In Fall 2015, after Windows 10 shipped, Belfiore announced that a 9-month leave of absence from Microsoft to travel around the world with his family aboard the MV World Odyssey. While on this leave, Belfiore was noted for using an iPhone and Galaxy S7 as two of his primary-use phones. After returning from leave, Belfiore resumed work on Windows 10 and, influenced by his use of non-Microsoft phones, announced many new features at Build 2017, notably cross-platform features enabling "Windows PCs to love all your devices"—including iOS and Android phones. From that date, he became responsible for the mobile experiences of Microsoft Edge and Microsoft Launcher.

===Microsoft Office===
In 2020 it was announced Belfiore would lead the Microsoft Office Experience Group, while still leading the group that involves Microsoft mobile apps for the iOS and Android platforms.

On October 27, 2022, Belfiore announced his retirement from Microsoft, to be effective early summer 2023.

==Other ventures==
=== The Game ===
Belfiore is also known for being the founder of the non-stop 24- to 48-hour treasure hunt The Game, run in the San Francisco Bay and Seattle areas.
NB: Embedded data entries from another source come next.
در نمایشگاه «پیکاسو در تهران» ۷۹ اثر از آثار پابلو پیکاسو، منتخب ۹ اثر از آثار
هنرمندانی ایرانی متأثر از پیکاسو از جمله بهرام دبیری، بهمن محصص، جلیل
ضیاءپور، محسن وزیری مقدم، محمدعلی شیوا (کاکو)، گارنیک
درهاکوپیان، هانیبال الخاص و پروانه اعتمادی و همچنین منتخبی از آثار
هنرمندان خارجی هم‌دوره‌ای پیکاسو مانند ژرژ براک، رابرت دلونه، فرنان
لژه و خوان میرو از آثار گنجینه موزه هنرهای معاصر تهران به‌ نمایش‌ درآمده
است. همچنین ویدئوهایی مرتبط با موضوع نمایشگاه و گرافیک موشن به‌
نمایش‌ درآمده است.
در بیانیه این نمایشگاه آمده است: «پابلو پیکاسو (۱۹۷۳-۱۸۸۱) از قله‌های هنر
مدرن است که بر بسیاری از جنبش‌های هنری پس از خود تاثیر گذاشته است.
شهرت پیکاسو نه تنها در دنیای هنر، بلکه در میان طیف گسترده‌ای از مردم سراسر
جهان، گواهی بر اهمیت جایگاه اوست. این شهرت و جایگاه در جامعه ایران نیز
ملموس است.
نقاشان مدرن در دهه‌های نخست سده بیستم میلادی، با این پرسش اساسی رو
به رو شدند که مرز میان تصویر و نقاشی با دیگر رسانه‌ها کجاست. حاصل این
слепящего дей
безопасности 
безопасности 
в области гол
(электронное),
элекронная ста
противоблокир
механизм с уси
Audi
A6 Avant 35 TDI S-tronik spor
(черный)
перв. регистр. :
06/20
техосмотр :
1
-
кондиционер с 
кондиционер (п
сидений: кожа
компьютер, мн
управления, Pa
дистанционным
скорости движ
At TED 2004 in Monterey, California he delivered a TED Talk on "The Game" where he caused the cell phones of most audience members to ring, leaving them with a trail of clues to solve at the TED conference.

===Seattle Sounders ownership===
In August 2019, Belfiore and his wife Kristina joined the ownership group of Seattle Sounders FC, a Major League Soccer club.

===Awards===
His work on Windows 10 earned him kudos as Stuff magazine's #16 innovator of the year for 2015 and in May 2013, he was recognized by Business Insider as the #10 Best Designer in Technology.

==Personal life==
Belfiore is married to Kristina Belfiore who also graduated from Stanford in 1990 and worked at Microsoft for 32 years. They live in Bellevue, Washington and have 3 children.